Monday, December 7, 2009

Back to the Blackstone -- Saturday & Sunday, 12/5-6

In that wonderfully quiet time between the end of the atlas season and the chaos of Christmas counts, it's always fun to visit "old friends" -- like the Blackstone Corridor. For several years Mark & I have surveyed the area from Worcester to Providence in an attempt to fill in lots of blanks regarding the birds in this area. One of the things I really like about this is it allows us to freely cross state boundaries without any real concern for our "Massachusetts" list (or our Rhode Island list for that matter.)So on Saturday before any chance of snow could threaten us we decided to go to the Turner Reservoir on the border of Seekonk, MA and East Providence, RI and look for the almost-annual Tufted Duck. It was a gray, drizzly morning and when we arrived at the southern end of the reservoir it became clear that the large scaup flock was really off in the distance. We spotted the Tufted Duck through the scope and watched the entire flock move from RI into MA -- on the eastern side of the reservoir.
We decided to see if we could get the same bird in both states, so we drove around to the eastern side. We traveled south on Arcade Avenue (about 1/4 mile from the junction with Rt. 152 (Newman Avenue) and re-found the male Tufted Duck among the flock of scaup. In the gray morning light you were really able to pick the bird out simply by it's black back and very white sides.
If you click to enlarge the photos, you can see the actual tuft....although it's not as long as I've seen in some other ducks.
Always on the lookout for "lawn trinkets" Mark pointed out the caged demons at the edge of the driveway of the house right across from where we were standing. Don't you just wonder how some people decide what's the exact touch to add to their property to say "this is who we are"?
Since we wanted to get back to Worcester relatively early, we decided to drive up Rt. 1 (Newport Avenue) and check the Cumberland reservoirs out on the way home. After a quick drive through Slater Park in Pawtucket we continued on Newport Ave. and passed a number of office buildings -- it was the headquarters of Hasbro. Now we've passed some of their other facilities near the bike path along the Ten Mile River, but this was their headquarters.

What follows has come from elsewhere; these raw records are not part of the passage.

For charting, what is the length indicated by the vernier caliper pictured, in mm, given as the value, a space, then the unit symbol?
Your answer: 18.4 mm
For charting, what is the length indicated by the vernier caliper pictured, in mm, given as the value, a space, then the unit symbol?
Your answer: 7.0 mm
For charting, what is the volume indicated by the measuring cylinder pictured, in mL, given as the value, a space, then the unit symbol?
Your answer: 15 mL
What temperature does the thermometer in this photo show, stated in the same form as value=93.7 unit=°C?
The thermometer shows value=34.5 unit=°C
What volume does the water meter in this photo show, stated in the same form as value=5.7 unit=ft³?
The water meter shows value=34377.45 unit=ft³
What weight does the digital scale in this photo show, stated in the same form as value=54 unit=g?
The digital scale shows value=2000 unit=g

And the reserved parking in their main lot was great. Each spot had an individual reserved sign with one of the colors and one of the pieces from Monopoly!
After driving around the empty lot to find the various pieces we each liked best, it was topped off by Mr. Potato-head near the front door of the building. I know the toy biz is a high-stress work environment, but come on, wouldn't you smile if this is what greeted you everyday you went to work?
After a quick stop at the almost-devoid-of-birds Cumberland Reservoirs, we returned to Worcester to wait for the inevitable white stuff to arrive. When we got home, it was a real disappointment to learn that someone had spotted 6 White Pelicans in the Seekonk River, which is about 5 miles from where we were looking at the Tufted Duck!

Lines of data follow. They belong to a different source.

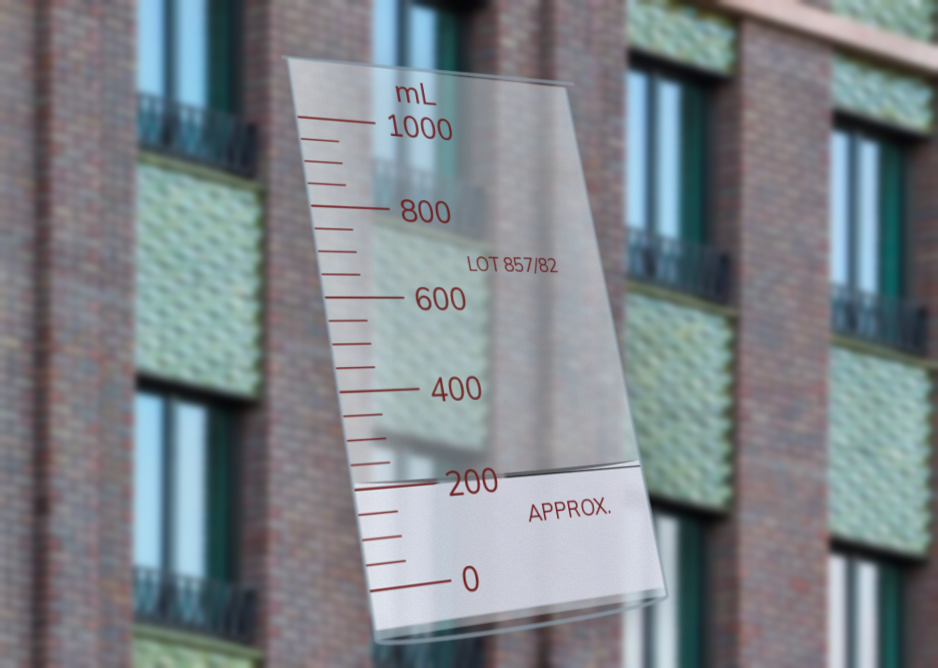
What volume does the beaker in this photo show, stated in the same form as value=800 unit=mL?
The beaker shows value=200 unit=mL
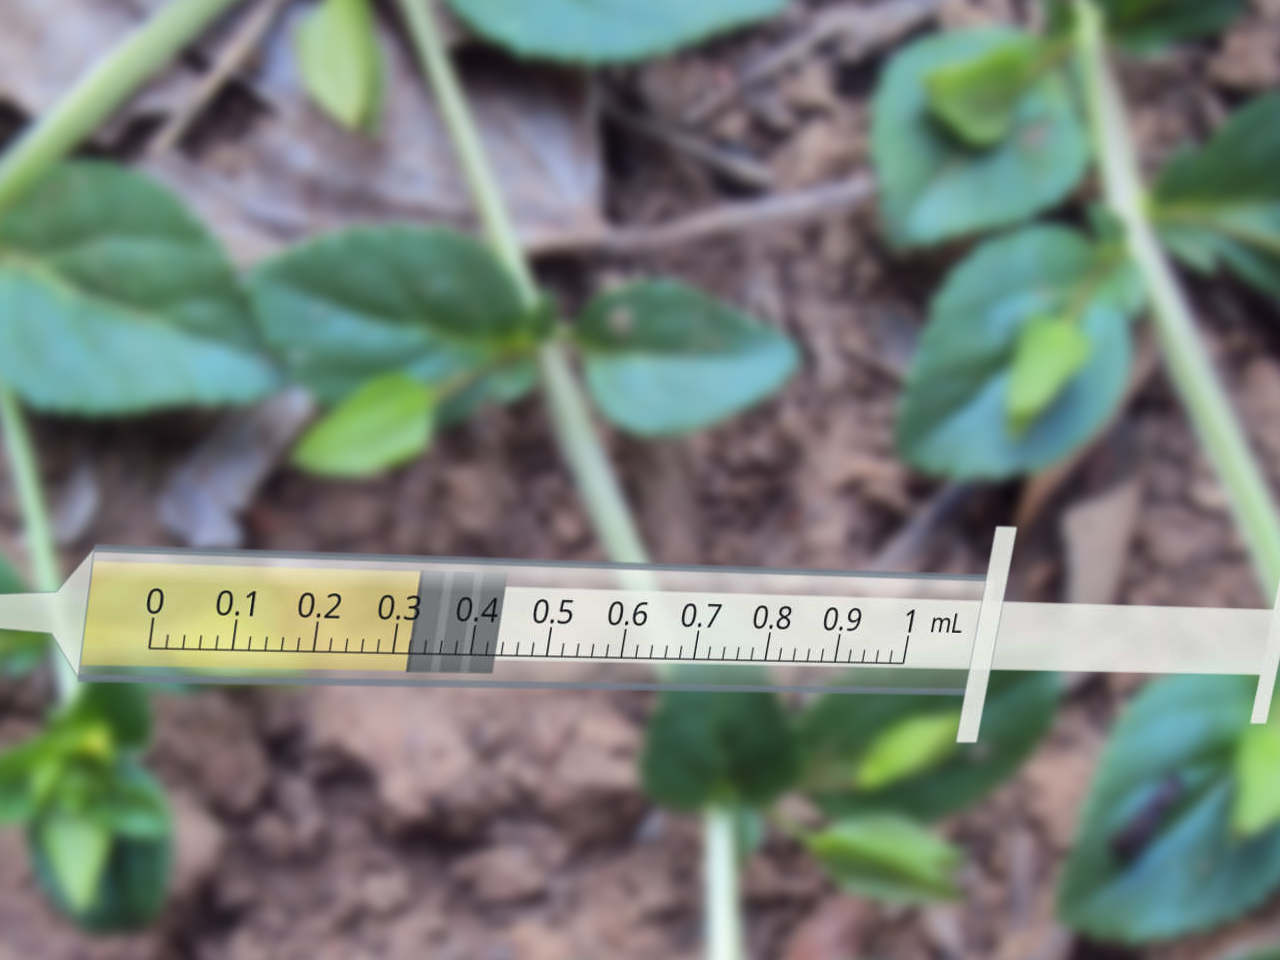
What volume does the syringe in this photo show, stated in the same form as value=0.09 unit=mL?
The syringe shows value=0.32 unit=mL
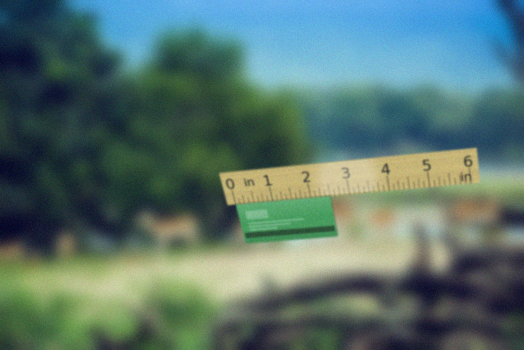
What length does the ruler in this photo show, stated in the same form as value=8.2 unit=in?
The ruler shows value=2.5 unit=in
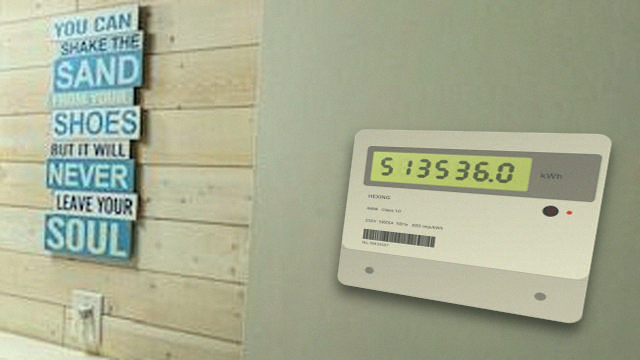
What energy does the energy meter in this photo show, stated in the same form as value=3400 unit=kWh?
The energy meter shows value=513536.0 unit=kWh
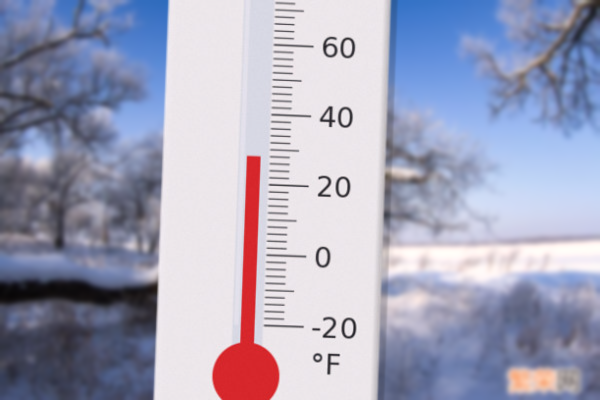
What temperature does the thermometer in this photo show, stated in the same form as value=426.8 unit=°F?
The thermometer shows value=28 unit=°F
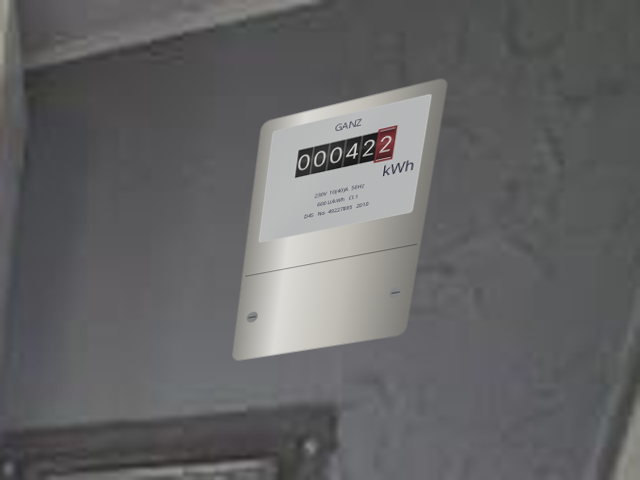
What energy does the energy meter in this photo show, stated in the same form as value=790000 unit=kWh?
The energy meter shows value=42.2 unit=kWh
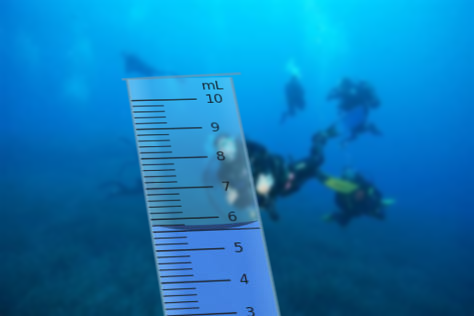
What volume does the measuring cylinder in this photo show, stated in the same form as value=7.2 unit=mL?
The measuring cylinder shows value=5.6 unit=mL
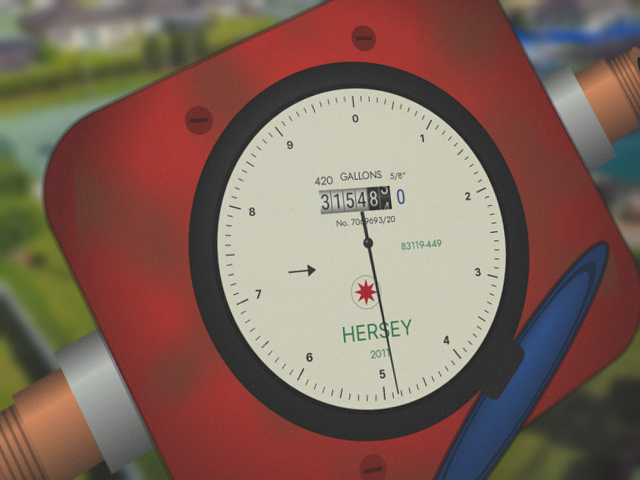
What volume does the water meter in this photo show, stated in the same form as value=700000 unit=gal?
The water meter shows value=3154834.8 unit=gal
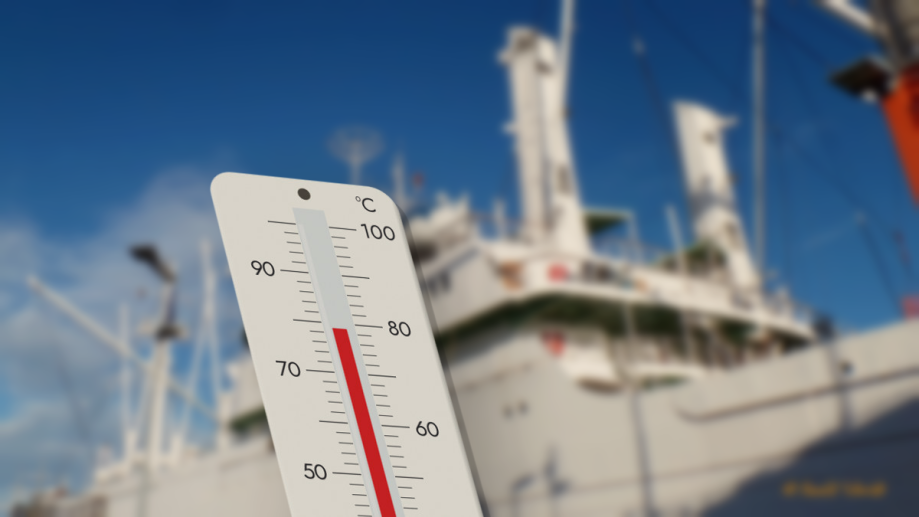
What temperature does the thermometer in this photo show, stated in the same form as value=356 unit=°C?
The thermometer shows value=79 unit=°C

And so on Sunday morning when we got up, it wasn't really a surprise to find ourselves in a "winter wonderland" -- although I have to say that Mark has definitely been choosing other phrases which most aptly describe how he's come to feel about winter.
Since the roads were in good shape, we decided to head back down to Providence and check out the possibility -- remote as it was -- of finding the pelicans still in the area.

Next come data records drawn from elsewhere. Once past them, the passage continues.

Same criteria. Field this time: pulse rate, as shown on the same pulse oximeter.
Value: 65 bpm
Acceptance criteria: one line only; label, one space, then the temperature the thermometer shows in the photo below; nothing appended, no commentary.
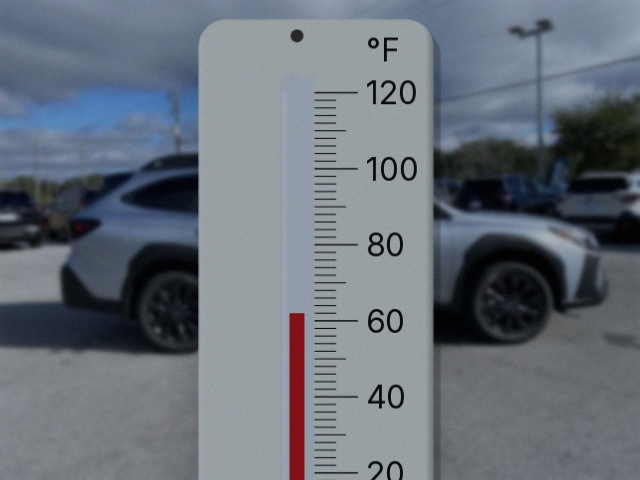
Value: 62 °F
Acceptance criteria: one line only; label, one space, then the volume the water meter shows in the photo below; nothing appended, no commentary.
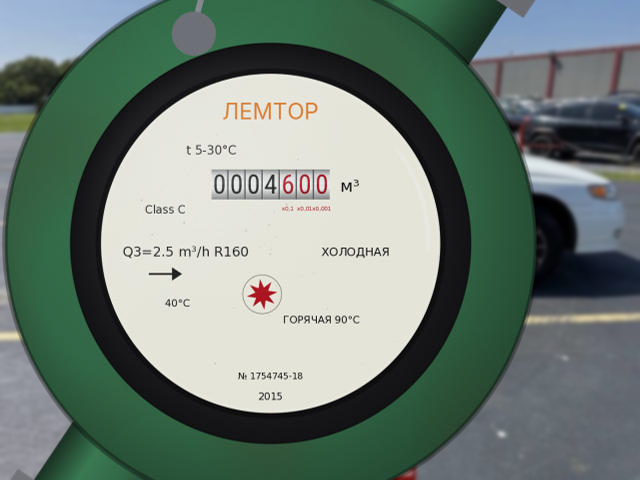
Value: 4.600 m³
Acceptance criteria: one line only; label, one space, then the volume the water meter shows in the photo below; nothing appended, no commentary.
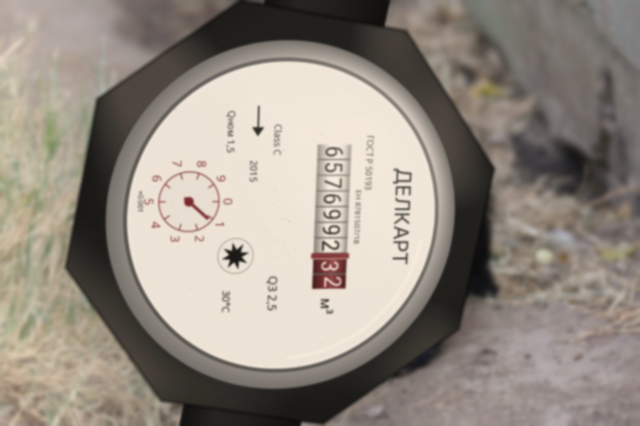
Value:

When we arrived at Swan Point Cemetery on the east side of Providence, we didn't have much at the various overlooks of the river.
The cemetery was filled with Robins, though, and the birds were definitely focused on the puddles created by the snow/rain.....
as well as the food which had been covered over by the wet snow.
While we had 2 screech owls in the cemetery who responded to our calls, the place was fairly quiet.....and there certainly weren't any pelicans in the area. And we did all the usual stops at the southern end of the corridor, including all the stops along both sides of the Seekonk and a trip to Bold Point. We even went down to Watchemocket Cove -- all in vain.
We did stop and check out H.P. Lovecraft's grave, since we had not really visited in the wintertime before.

With another relatively quiet birding day under our belts, we headed back to Worcester.